━━━━━ INFORMATION
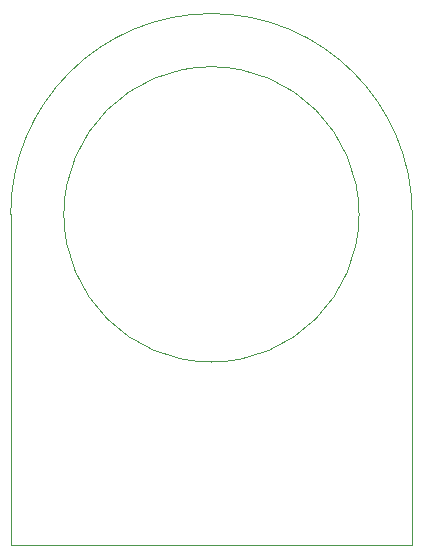
<source format=gbr>
%TF.GenerationSoftware,KiCad,Pcbnew,7.0.5+dfsg-2*%
%TF.CreationDate,2024-03-17T17:57:41+01:00*%
%TF.ProjectId,microscope-lamp-pcb,6d696372-6f73-4636-9f70-652d6c616d70,1*%
%TF.SameCoordinates,Original*%
%TF.FileFunction,Profile,NP*%
%FSLAX46Y46*%
G04 Gerber Fmt 4.6, Leading zero omitted, Abs format (unit mm)*
G04 Created by KiCad (PCBNEW 7.0.5+dfsg-2) date 2024-03-17 17:57:41*
%MOMM*%
%LPD*%
G01*
G04 APERTURE LIST*
%TA.AperFunction,Profile*%
%ADD10C,0.100000*%
%TD*%
G04 APERTURE END LIST*
D10*
X162500000Y-100000000D02*
G75*
G03*
X162500000Y-100000000I-12500000J0D01*
G01*
X167000000Y-128000000D02*
X167000000Y-100000000D01*
X133000000Y-128000000D02*
X167000000Y-128000000D01*
X167000000Y-100000000D02*
G75*
G03*
X133000000Y-100000000I-17000000J0D01*
G01*
X133000000Y-100000000D02*
X133000000Y-128000000D01*
M02*

</source>
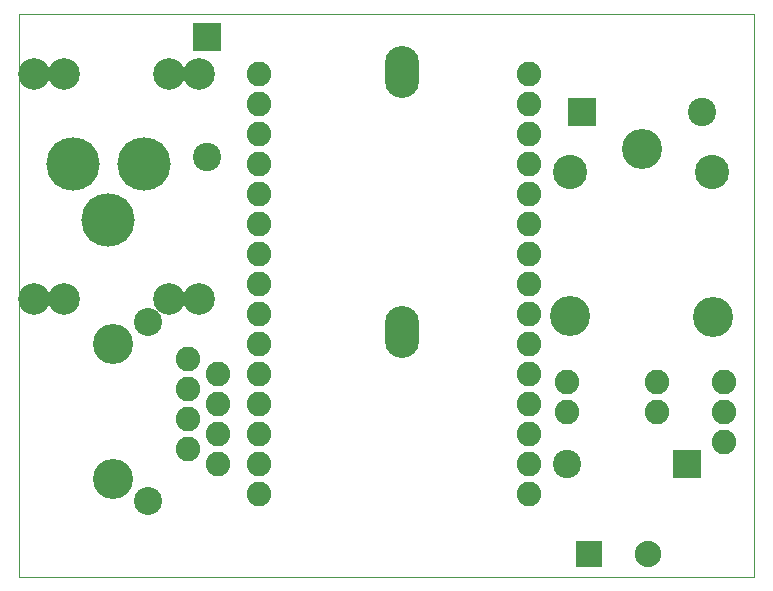
<source format=gbr>
%TF.GenerationSoftware,KiCad,Pcbnew,4.0.2+dfsg1-stable*%
%TF.CreationDate,2018-09-12T10:39:59+08:00*%
%TF.ProjectId,rfid board v2,7266696420626F6172642076322E6B69,rev?*%
%TF.FileFunction,Soldermask,Top*%
%FSLAX46Y46*%
G04 Gerber Fmt 4.6, Leading zero omitted, Abs format (unit mm)*
G04 Created by KiCad (PCBNEW 4.0.2+dfsg1-stable) date Wednesday, 12 September, 2018 10:39:59 AM +08*
%MOMM*%
G01*
G04 APERTURE LIST*
%ADD10C,0.100000*%
%ADD11C,0.025400*%
%ADD12O,2.899360X4.400500*%
%ADD13C,2.082800*%
%ADD14C,2.385060*%
%ADD15C,3.401060*%
%ADD16C,2.900000*%
%ADD17C,3.400000*%
%ADD18C,2.398980*%
%ADD19R,2.398980X2.398980*%
%ADD20C,4.521200*%
%ADD21R,2.235200X2.235200*%
%ADD22C,2.235200*%
%ADD23C,2.686000*%
G04 APERTURE END LIST*
D10*
D11*
X22860000Y-62865000D02*
X22860000Y-15240000D01*
X85090000Y-62865000D02*
X85090000Y-15240000D01*
X22860000Y-15240000D02*
X85090000Y-15240000D01*
X85090000Y-62865000D02*
X22860000Y-62865000D01*
D12*
X55245000Y-20114260D03*
X55245000Y-42115740D03*
D13*
X37129720Y-44450000D03*
X39669720Y-45720000D03*
X37129720Y-46990000D03*
X39669720Y-48260000D03*
X37129720Y-49530000D03*
X39669720Y-50800000D03*
X37129720Y-52070000D03*
X39669720Y-53340000D03*
D14*
X33784540Y-41275000D03*
X33784540Y-56474360D03*
D15*
X30779720Y-43180000D03*
X30779720Y-54610000D03*
D16*
X69515000Y-28620000D03*
D17*
X69515000Y-40820000D03*
X81565000Y-40870000D03*
D16*
X81515000Y-28620000D03*
D17*
X75565000Y-26670000D03*
D18*
X38737540Y-27305000D03*
D19*
X38737540Y-17145000D03*
D13*
X82550000Y-51435000D03*
X82550000Y-48895000D03*
X82550000Y-46355000D03*
D18*
X69215000Y-53342540D03*
D19*
X79375000Y-53342540D03*
D13*
X43180000Y-20320000D03*
X43180000Y-22860000D03*
X43180000Y-25400000D03*
X43180000Y-27940000D03*
X43180000Y-30480000D03*
X43180000Y-33020000D03*
X43180000Y-35560000D03*
X43180000Y-38100000D03*
X43180000Y-40640000D03*
X43180000Y-43180000D03*
X43180000Y-45720000D03*
X43180000Y-48260000D03*
X43180000Y-50800000D03*
X43180000Y-53340000D03*
X43180000Y-55880000D03*
X66040000Y-20320000D03*
X66040000Y-22860000D03*
X66040000Y-25400000D03*
X66040000Y-27940000D03*
X66040000Y-30480000D03*
X66040000Y-33020000D03*
X66040000Y-35560000D03*
X66040000Y-38100000D03*
X66040000Y-40640000D03*
X66040000Y-43180000D03*
X66040000Y-45720000D03*
X66040000Y-48260000D03*
X66040000Y-50800000D03*
X66040000Y-53340000D03*
X66040000Y-55880000D03*
D20*
X27383740Y-27940000D03*
X30383480Y-32639000D03*
X33383220Y-27940000D03*
D13*
X69215000Y-48895000D03*
X76835000Y-48895000D03*
X76835000Y-46355000D03*
X69215000Y-46355000D03*
D21*
X71120000Y-60960000D03*
D22*
X76118720Y-60960000D03*
D18*
X80645000Y-23492460D03*
D19*
X70485000Y-23492460D03*
D23*
X38100000Y-20320000D03*
X35560000Y-20320000D03*
X26670000Y-20320000D03*
X24130000Y-20320000D03*
X24130000Y-39370000D03*
X26670000Y-39370000D03*
X35560000Y-39370000D03*
X38100000Y-39370000D03*
M02*

</source>
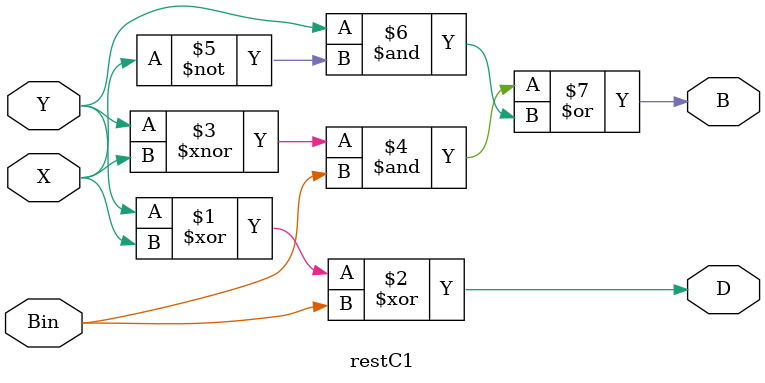
<source format=v>

 module restC1 (
     input Bin, Y, X, 
     output	D, B,
     );
     
     assign D = (Y ^ X) ^ Bin;
     assign B = (Y ^~ X) & Bin | (Y & ~X);
 endmodule
 

</source>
━━━━━━━━━━
→ **ABOUT THIS EXERCISE**
Using the records above, copy every line that has the word "FileFunction" in it.

→ **ANSWER SPACE**
%TF.FileFunction,Profile,NP*%
%TF.FileFunction,Soldermask,Top*%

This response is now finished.